Pour autant, la menace cyber ne décroît pas, comme en témoigne l’augmentation des incidents de cybersécurité notifiés à la CNIL : plus de 5 600 en 2024, soit 20 % de plus qu’en 2023. Pire, elle s’industrialise, avec des chaînes de valeur structurées, des modes opératoires qui se diffusent très rapidement. L’introduction progressive par les acteurs de la menace cyber de technologies d’IA est susceptible d’accélérer cette industrialisation.
Cette situation légitime le renforcement ou l’élargissement des exigences en matière de cybersécurité, comme le prévoient en particulier la directive NIS 2 et le projet de loi « Résilience » qui la transposera en droit national. Les exigences de NIS 2 sont complémentaires des obligations en matière de sécurité prévues par le RGPD. Certes, les deux cadres ne se confondent pas, mais nous échangeons régulièrement avec l’ANSSI pour assurer leur bonne articulation. Dans ce même mouvement, la CNIL a choisi d’inclure la cybersécurité dans son plan stratégique 2025-2028. Cela veut dire que nous renforcerons à la fois notre action d’accompagnement des acteurs, en lien avec les autres autorités compétentes, ainsi que notre action répressive sur ce sujet. Chaque année, entre un tiers et la moitié des sanctions prononcées par la formation restreinte de la CNIL relèvent des manquements à la sécurité.
Quels conseils souhaiteriez-vous transmettre aux futurs ingénieurs et décideurs pour contribuer eux-mêmes à la construction d’une souveraineté numérique éthique et durable ?
Les défis auxquels les jeunes générations vont faire face sont nombreux.

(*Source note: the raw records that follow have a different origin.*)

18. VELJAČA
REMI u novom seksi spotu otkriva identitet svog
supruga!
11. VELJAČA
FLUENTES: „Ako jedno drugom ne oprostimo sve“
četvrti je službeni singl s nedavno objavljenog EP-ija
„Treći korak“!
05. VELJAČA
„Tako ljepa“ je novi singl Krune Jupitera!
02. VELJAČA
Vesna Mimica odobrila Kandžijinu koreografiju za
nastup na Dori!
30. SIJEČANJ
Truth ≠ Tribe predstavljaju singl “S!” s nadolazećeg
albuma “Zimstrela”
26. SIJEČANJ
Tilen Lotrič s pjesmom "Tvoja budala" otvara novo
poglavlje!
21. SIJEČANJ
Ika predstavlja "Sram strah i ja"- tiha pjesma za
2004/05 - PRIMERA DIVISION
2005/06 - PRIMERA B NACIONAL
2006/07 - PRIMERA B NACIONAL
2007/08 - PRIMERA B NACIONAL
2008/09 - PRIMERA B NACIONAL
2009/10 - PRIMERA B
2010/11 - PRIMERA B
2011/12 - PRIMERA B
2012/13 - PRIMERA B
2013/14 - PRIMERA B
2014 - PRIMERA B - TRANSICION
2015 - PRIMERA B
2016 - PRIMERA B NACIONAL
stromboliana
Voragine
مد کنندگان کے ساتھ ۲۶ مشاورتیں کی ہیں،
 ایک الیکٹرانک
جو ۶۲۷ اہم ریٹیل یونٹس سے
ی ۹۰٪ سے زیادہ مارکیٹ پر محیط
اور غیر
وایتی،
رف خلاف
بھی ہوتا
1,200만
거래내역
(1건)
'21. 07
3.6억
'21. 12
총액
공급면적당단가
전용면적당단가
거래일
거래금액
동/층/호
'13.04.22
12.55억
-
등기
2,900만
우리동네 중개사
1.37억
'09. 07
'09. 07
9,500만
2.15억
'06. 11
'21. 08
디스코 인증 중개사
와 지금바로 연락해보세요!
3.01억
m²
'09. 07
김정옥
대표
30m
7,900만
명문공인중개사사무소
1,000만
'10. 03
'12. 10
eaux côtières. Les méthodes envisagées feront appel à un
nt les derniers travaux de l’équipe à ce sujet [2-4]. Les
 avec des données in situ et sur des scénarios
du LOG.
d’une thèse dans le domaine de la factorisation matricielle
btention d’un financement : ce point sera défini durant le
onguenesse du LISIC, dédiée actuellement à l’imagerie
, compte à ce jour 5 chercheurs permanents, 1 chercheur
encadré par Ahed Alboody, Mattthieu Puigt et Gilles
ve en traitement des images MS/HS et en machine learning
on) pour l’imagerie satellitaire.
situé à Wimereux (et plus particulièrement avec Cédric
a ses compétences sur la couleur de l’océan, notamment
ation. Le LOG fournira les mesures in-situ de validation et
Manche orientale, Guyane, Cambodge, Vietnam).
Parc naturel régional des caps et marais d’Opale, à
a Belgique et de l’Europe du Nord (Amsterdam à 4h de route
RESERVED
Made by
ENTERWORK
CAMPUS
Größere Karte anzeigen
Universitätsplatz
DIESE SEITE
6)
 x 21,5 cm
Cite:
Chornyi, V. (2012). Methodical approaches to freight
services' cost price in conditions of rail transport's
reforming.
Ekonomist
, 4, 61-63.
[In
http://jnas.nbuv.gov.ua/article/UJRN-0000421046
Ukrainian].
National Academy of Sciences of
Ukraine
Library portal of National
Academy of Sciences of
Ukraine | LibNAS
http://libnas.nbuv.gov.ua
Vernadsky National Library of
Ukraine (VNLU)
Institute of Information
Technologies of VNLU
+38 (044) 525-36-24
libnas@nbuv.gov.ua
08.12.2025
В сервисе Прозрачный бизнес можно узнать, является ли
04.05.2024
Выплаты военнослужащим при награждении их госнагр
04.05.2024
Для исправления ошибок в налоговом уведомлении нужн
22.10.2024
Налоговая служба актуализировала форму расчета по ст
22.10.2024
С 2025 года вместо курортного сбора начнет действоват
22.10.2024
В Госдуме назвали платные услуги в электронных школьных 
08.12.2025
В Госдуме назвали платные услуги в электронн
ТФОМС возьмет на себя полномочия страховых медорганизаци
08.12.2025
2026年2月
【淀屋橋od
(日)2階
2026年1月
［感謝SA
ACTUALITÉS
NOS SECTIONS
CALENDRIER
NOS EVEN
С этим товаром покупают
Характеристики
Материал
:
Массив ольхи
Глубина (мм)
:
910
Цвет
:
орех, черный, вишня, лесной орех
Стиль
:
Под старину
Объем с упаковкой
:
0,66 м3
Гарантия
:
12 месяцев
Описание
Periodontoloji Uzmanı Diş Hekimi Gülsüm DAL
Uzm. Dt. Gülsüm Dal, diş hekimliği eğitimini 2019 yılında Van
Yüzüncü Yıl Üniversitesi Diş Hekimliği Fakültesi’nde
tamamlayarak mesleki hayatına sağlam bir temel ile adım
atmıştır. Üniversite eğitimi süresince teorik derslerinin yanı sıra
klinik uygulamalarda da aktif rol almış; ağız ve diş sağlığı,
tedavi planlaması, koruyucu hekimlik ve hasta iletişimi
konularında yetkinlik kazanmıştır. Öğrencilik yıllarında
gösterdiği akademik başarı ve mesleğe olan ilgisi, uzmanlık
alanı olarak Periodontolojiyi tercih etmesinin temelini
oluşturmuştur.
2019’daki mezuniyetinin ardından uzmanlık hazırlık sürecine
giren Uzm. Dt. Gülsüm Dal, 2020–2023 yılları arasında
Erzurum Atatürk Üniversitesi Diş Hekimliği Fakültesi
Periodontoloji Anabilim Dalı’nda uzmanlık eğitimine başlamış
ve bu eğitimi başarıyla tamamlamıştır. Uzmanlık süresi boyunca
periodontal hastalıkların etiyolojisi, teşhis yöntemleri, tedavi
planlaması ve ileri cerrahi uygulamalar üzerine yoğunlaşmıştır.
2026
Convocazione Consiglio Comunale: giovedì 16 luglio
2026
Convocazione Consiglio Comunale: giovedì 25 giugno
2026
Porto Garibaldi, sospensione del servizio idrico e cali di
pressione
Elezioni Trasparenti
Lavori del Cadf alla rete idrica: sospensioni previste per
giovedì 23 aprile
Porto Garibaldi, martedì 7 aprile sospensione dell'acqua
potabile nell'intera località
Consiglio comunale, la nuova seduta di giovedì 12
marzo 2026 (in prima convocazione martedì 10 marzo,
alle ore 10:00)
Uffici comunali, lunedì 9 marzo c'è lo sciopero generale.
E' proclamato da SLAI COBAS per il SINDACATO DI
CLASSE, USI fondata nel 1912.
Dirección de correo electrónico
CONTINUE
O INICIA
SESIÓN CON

Parmi eux : le développement spontané des usages numériques, qui génère des tensions avec les enjeux éthiques, démocratiques, environnementaux, voire de santé publique attachés à l’évolution de notre société. La réponse ne peut pas se réduire à la réglementer, mais passe par l’invention de modèles nouveaux dont nous aurions davantage la maîtrise.
Cette ambition suppose d’aller à rebours de la tendance à externaliser la technique, le cas échéant vers des acteurs non européens. Les compétences des ingénieurs seront nécessaires pour ce faire. C’est pourquoi, si je devais me permettre de donner un conseil à de jeunes ingénieurs à l’aube de leur carrière, ce serait de privilégier dans un premier temps l’approfondissement et la consolidation de leur expertise technique par rapport à d’autres compétences utiles qui leur permettront de développer ensuite des postes de management, de stratégie ou de conseil, par exemple.
En Bref
La CNIL, autorité administrative indépendante, régule les données personnelles. Elle accompagne les professionnels dans leur mise en conformité et contrôle la mise en œuvre des traitements, à travers la gestion des plaintes, les contrôles et les sanctions. Elle aide également les particuliers à maîtriser leurs données et exercer leurs droits, conseille les pouvoirs publics et mène une activité d’innovation et de prospective.